Infinite loop causing 100% CPU usage #

Next, let’s give an example of an infinite loop causing 100% CPU usage. HashMap may enter an infinite loop and cause 100% CPU usage, which mainly occurs during resizing, i.e., when it creates a new HashMap internally. The resizing logic reverses the order of nodes in the hash buckets. When multiple threads are resizing at the same time, due to HashMap not being thread-safe, if two threads reverse the order at the same time, a loop may form, which is a circular linked list loop. This means that node A points to node B, and node B points back to node A. As a result, when trying to retrieve the value corresponding to a key in the next iteration, it will get caught in an endless loop when traversing the linked list, resulting in 100% CPU usage.

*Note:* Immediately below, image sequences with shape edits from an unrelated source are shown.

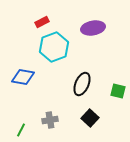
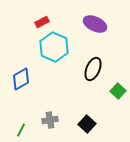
purple ellipse: moved 2 px right, 4 px up; rotated 35 degrees clockwise
cyan hexagon: rotated 16 degrees counterclockwise
blue diamond: moved 2 px left, 2 px down; rotated 40 degrees counterclockwise
black ellipse: moved 11 px right, 15 px up
green square: rotated 28 degrees clockwise
black square: moved 3 px left, 6 px down
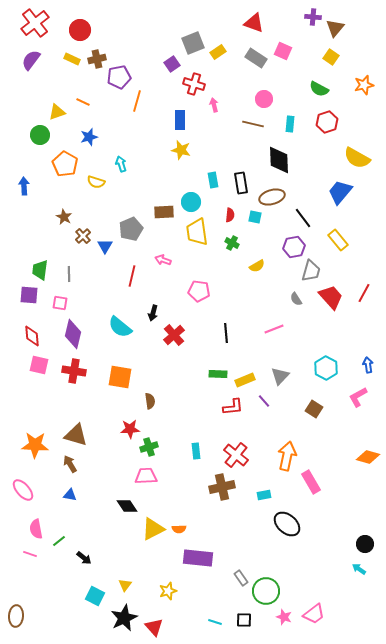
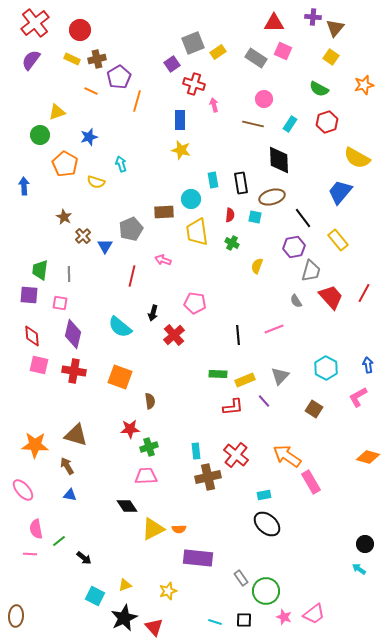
red triangle at (254, 23): moved 20 px right; rotated 20 degrees counterclockwise
purple pentagon at (119, 77): rotated 20 degrees counterclockwise
orange line at (83, 102): moved 8 px right, 11 px up
cyan rectangle at (290, 124): rotated 28 degrees clockwise
cyan circle at (191, 202): moved 3 px up
yellow semicircle at (257, 266): rotated 140 degrees clockwise
pink pentagon at (199, 291): moved 4 px left, 12 px down
gray semicircle at (296, 299): moved 2 px down
black line at (226, 333): moved 12 px right, 2 px down
orange square at (120, 377): rotated 10 degrees clockwise
orange arrow at (287, 456): rotated 68 degrees counterclockwise
brown arrow at (70, 464): moved 3 px left, 2 px down
brown cross at (222, 487): moved 14 px left, 10 px up
black ellipse at (287, 524): moved 20 px left
pink line at (30, 554): rotated 16 degrees counterclockwise
yellow triangle at (125, 585): rotated 32 degrees clockwise
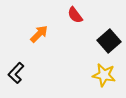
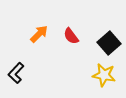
red semicircle: moved 4 px left, 21 px down
black square: moved 2 px down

In conclusion, HashMap is not thread-safe. In multi-threaded scenarios, if a Map is needed, it is recommended to avoid using the thread-unsafe HashMap. Although Collections.synchronizedMap(new HashMap()) is thread-safe, its performance is poor because it uses a lot of synchronization, and multiple threads cannot operate simultaneously. It is recommended to use the thread-safe and performant ConcurrentHashMap instead. We will introduce ConcurrentHashMap in the next lesson.